Monday, November 5, 2007

Concurrent Thinking, Part 1

Note: I originally wrote this back in June, but never finished it. An now, presenting part one.... Concurrency is the key idea to come to terms with in Erlang and the key tool that it gives you. It's the modeling tool to use when solving a problem. I realized this when I was implementing a code transformation pipeline. The pipeline would go input to transformation to output. I wanted to be able to interchange any of those pieces, so I could read from multiple formats, transform the data in different ways, and write the data out in different formats. And it needed to be able to handle a lot of data. On my first attempt, I approached the problem the way I might with Python: Input, transformation, and output are iterators which are just chained together.

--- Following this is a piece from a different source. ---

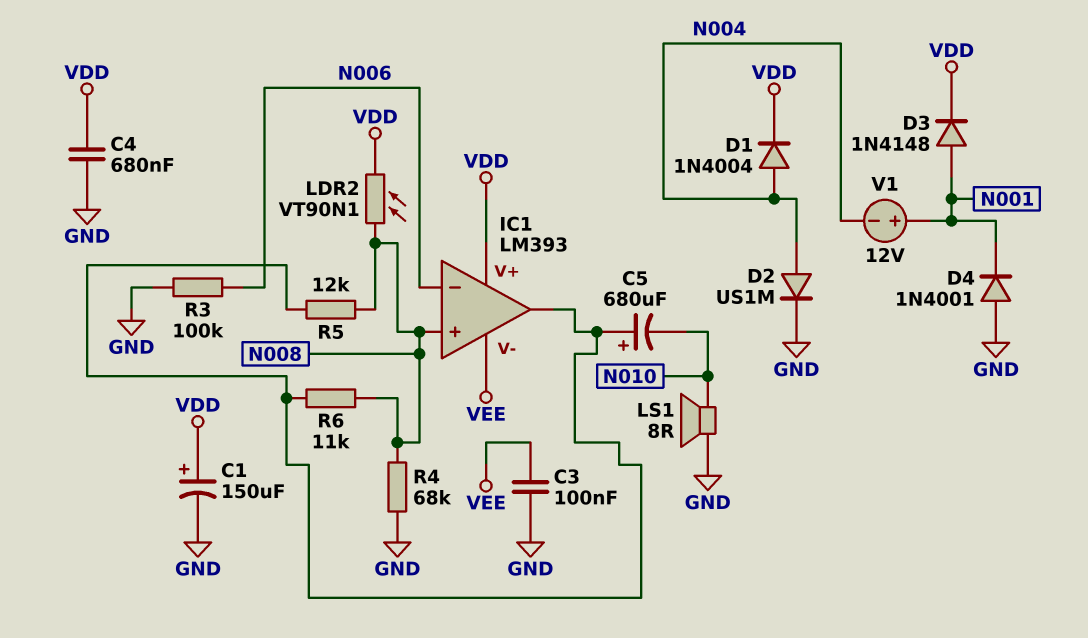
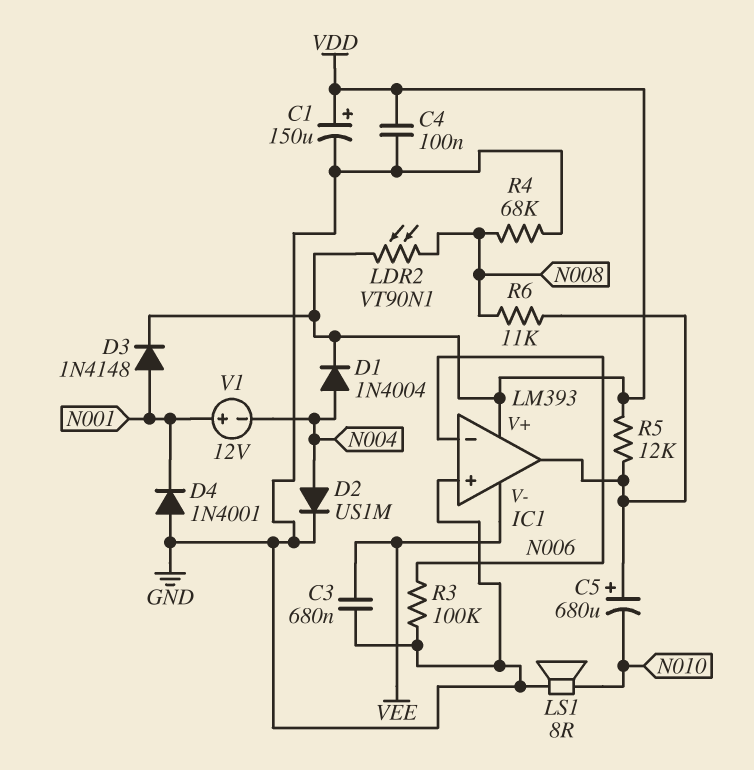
C3: 100nF (GND, VEE) -> 680nF (GND, VEE)
C4: 680nF (GND, VDD) -> 100nF (GND, VDD)
IC1 pin in+: N008 -> GND
R5: 12k (IC1/out, N008) -> 12k (IC1/out, VDD)

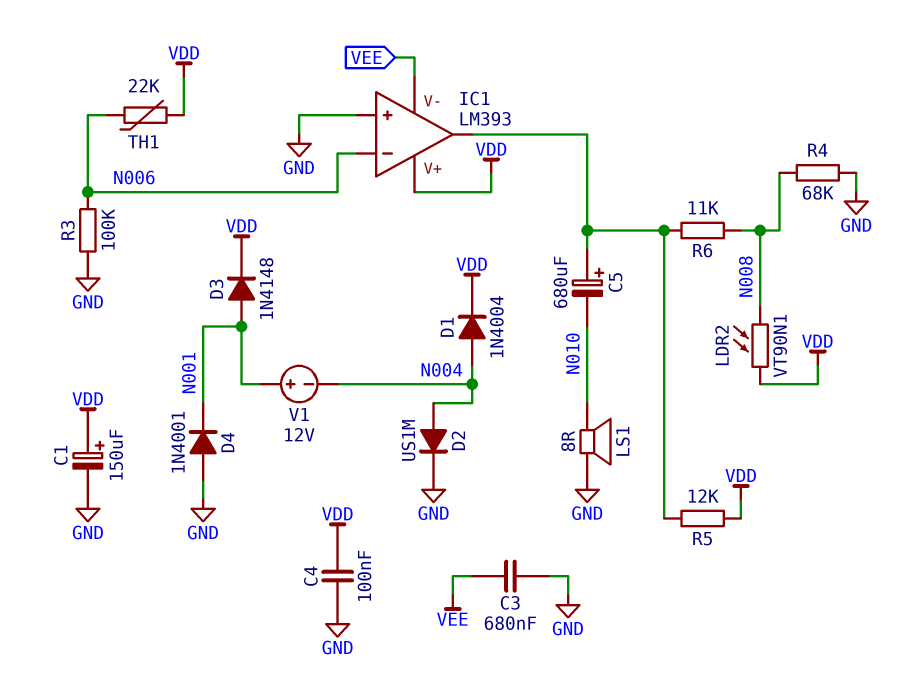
TH1: none -> 22k (N006, VDD)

For example, the input would read CSV, the transformation would drop every other item, and the output would write it back to CSV::
  from __future__ import with_statement

  import csv

  def input(filename):
      with open(filename, 'rb') as f:
          for row in csv.reader(f):
              yield row

  def transform(rows):
      rows = iter(rows)
      while True:
          rows.next()
          yield rows.next()

  def output(rows, filename):
      with open(filename, 'wb') as f:
          writer = csv.writer(f)
          writer.writerows(rows)
That's not very useful, but you get an idea of the problem and what I was trying to do. Using iterators/generators is nice here because I don't have to worry about too much input filling up memory. Also, I don't build a list I don't need or use. Unfortunately, Erlang doesn't have iterators. I thought I would use lists instead and work from there. I could have had the input function read everything into a list, the transformation function transforms it into another list, and the output function writes a list's contents to disk. It wouldn't have been pretty, but it would have worked. Part way through coding this, I realized that Erlang has a great solution to this: concurrency.
Stay tuned tomorrow, when the hero attempts to use powerful Erlang concurrency and ends up hoisted on his own petard.

2 comments:

Anonymous said...

Iterators can be easily defined in
Erlang - either with strict of lazy
semantics, or using processes.

for example:

map(F, [H|T]) -> [F(H) | map(T)];
map(F, []) -> [].

a lazy map


map(F, [H|T]) ->
     {F(H), fun() ->
         map(F, T)
     end}.


so map(fun(X) -> 2*X end, [2,4,7])
returns {4, F1}
and F1() returns {8, F2}
and F2() return {14, F3}
and so on

Or you can just use chains of processes

Eric Rochester said...

Right. I was considering using a post to look at the functional style you describe here, but you've done such a good job that I think I'll pass on a longer explanation.